Hope you enjoy the latest round of updates!

Comments

Friakel Wippans said…
David,

Do you know what's going on with the EIA stats on spent nuclear fuel?

Last data is from 2002. They were supposed to updated in 2008, then pushed back to 2009, then pushed again to sometimes this year.
David Bradish said…
Hmm, never really paid attention to EIA's spent fuel stats. That's probably because we have our own which is collected by surveying the plants.
Amy said…
Thanks David for the updated stats! I recently used the football field and 7 yards deep reference for amount of used fuel in the US for the last 50 years.

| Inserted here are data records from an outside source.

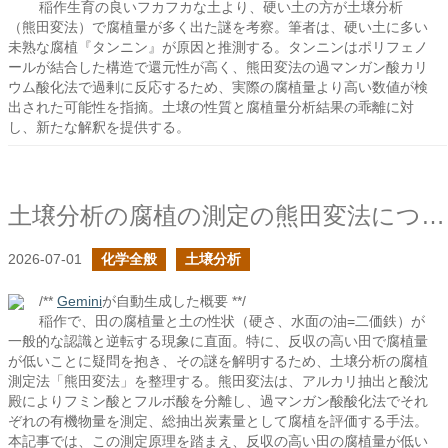
稲作生育の良いフカフカな土より、硬い土の方が土壌分析
（熊田変法）で腐植量が多く出た謎を考察。筆者は、硬い土に多い
未熟な腐植『タンニン』が原因と推測する。タンニンはポリフェノ
ールが結合した構造で還元性が高く、熊田変法の過マンガン酸カリ
ウム酸化法で過剰に反応するため、実際の腐植量より高い数値が検
出された可能性を指摘。土壌の性質と腐植量分析結果の乖離に対
し、新たな解釈を提供する。
土壌分析の腐植の測定の熊田変法について
2026-07-01
化学全般
土壌分析
/**
Gemini
が自動生成した概要 **/
稲作で、田の腐植量と土の性状（硬さ、水面の油=二価鉄）が
一般的な認識と逆転する現象に直面。特に、反収の高い田で腐植量
が低いことに疑問を抱き、その謎を解明するため、土壌分析の腐植
測定法「熊田変法」を整理する。熊田変法は、アルカリ抽出と酸沈
殿によりフミン酸とフルボ酸を分離し、過マンガン酸酸化法でそれ
ぞれの有機物量を測定、総抽出炭素量として腐植を評価する手法。
本記事では、この測定原理を踏まえ、反収の高い田の腐植量が低い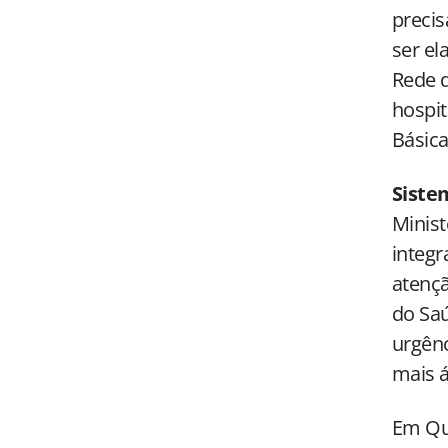
precis
ser el
Rede d
hospit
Básic
Siste
Minist
integr
atençã
do Saú
urgênc
mais á
Em Qu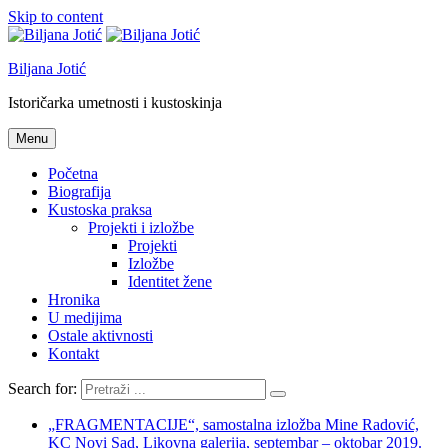
Skip to content
Biljana Jotić
Istoričarka umetnosti i kustoskinja
Menu
Početna
Biografija
Kustoska praksa
Projekti i izložbe
Projekti
Izložbe
Identitet žene
Hronika
U medijima
Ostale aktivnosti
Kontakt
Search for:
„FRAGMENTACIJE“, samostalna izložba Mine Radović,
KC Novi Sad, Likovna galerija, septembar – oktobar 2019.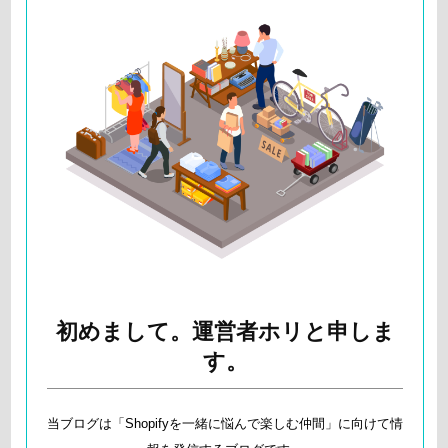
初めまして。運営者ホリと申しま
す。
当ブログは「Shopifyを一緒に悩んで楽しむ仲間」に向けて情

What happens to this conceptual visual when we consider reprocessing the used fuel?
Mike said…
I was a bit shocked to see hydro as low as it was. Any ideas why this is?
Anonymous said…
Hydro capacity factors are low because many dams are designed specfically for peaking/seasonal use and generate very little power during low demand periods. The generator capacity is much larger than the actual annual storage capacity.
DocForesight said…
Over at www.cleanenergyinsight.org they note that, despite our not having actually built any new reactors in 30 years (or so), our efficiency and up-rates to existing NPPs have contributed the equivalent of building 20+ 1 GWe reactors.

Can NEI verify that assessment?
Pete said…
Thank you for looking into the possibility of putting these graphs and other images directly onto the NEI website, rather than having to download xls and ppt files. I think this would be an improvement to an already excellent website.
Anonymous said…
I would argue that capacity factors are not a good measure of nuclear performance vs. other energy sources because while nuclear is base load, other sources listed (other than wind/solar which has inherently low capacity factors due to nature) are either load-following or peaker units.
gmax137 said…
Well yes, capacity factor by itself doesn't tell the whole story. But I would say that the increase in average capacity factors over the past 20 years indicates that the nuclear units are being operated and maintained much better than they were. Also, in an ideal world (where engineers operate the system rather than speculators), the least expensive (operating cost) units will be run first and the more expensive units will be lit off last as power demand increases. So, when you say the nuclear units are 'base load' what you're really saying is that they are the cheapest to run (at any given time). And that is a measure of their performance.